= Iron surgeon =

The iron surgeon (cirujano de hierro) was a term coined by Spanish author and regenerationist politician Joaquín Costa after the crisis of '98. It referred to a hypothetical figure that would cure Spain's political maladies.

Costa first proposed the iron surgeon in his 1902 work Oligarchy and Caciquismo as the Current Form of Government in Spain: Urgency and Means of Changing It [Oligarquía y caciquismo como forma actual de gobierno en España: urgencia y modo de cambiarla]:This surgical policy, I repeat, must be the personal charge of an iron surgeon, who knows the anatomy of Spain well and feels an infinite compassion for it...This figure, a type of benevolent dictator with fundamentally spiritual qualities, would be charged with enacting policies to eliminate caciquismo at the margins of parliament to improve the country.

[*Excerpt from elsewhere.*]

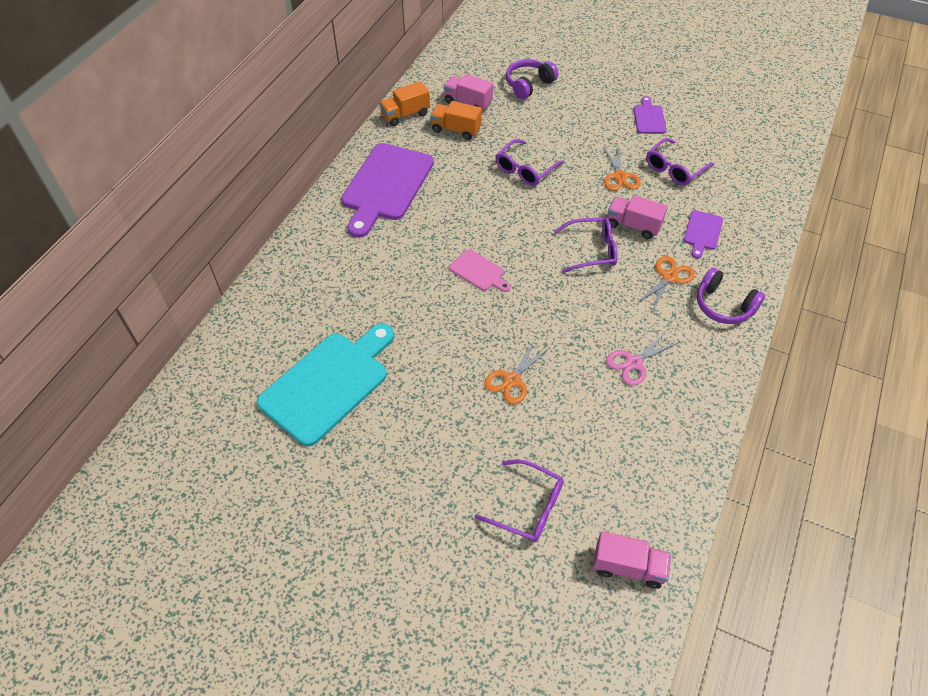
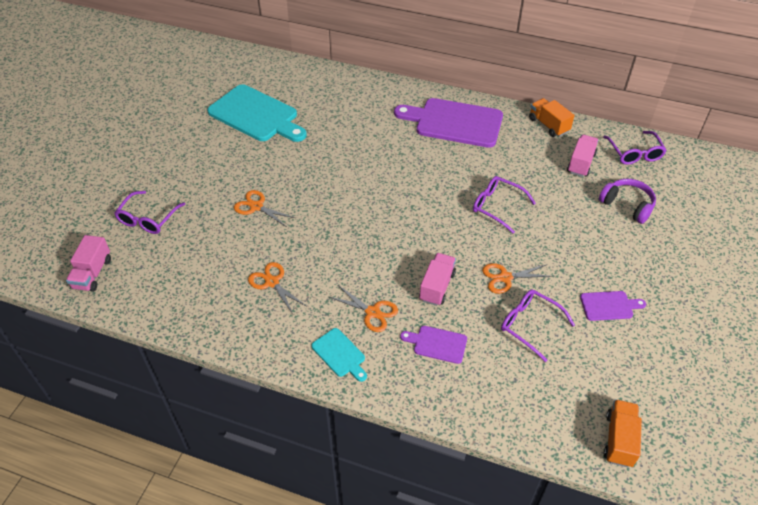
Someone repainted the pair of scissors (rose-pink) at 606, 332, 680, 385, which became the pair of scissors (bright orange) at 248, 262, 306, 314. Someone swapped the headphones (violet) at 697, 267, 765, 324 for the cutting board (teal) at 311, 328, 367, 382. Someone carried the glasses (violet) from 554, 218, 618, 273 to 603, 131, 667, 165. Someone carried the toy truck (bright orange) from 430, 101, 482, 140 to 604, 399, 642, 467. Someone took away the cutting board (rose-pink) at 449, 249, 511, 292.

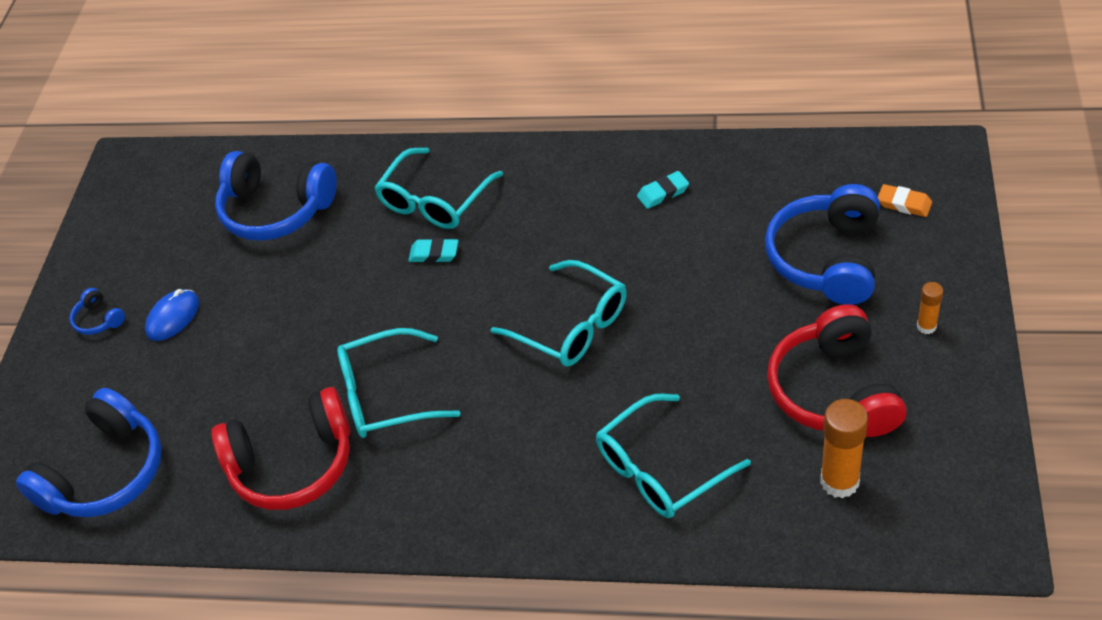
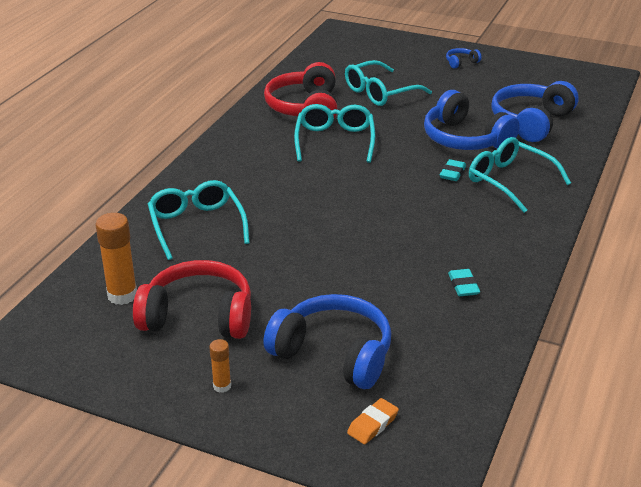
Someone carried the glasses (teal) from 491, 260, 627, 367 to 345, 60, 432, 106. Someone carried the headphones (cobalt) from 16, 388, 162, 517 to 424, 90, 520, 150. Someone took away the PC mouse (cobalt) at 145, 289, 199, 341.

The iron surgeon could be understood as a Spanish version of the Nietzschean Übermensch, and was a product of Costa's disenfranchisement with the political system of the Restoration and his progressive political radicalization. Costa defended himself from criticism, insisting that the surgeon did not necessarily have to be identified with a dictator. Enrique Tierno Galván identified Costa's ideas as proto-fascist, although Sebastian Balfour argued that they aligned more with 19th-century praetorian liberalism than with 20th-century totalitarianism.

Costa's ideas were a recurring theme in the writings of Miguel Primo de Rivera, who saw himself as the iron surgeon and incorporated himself into the regenerationist discourse of the Military Directorate.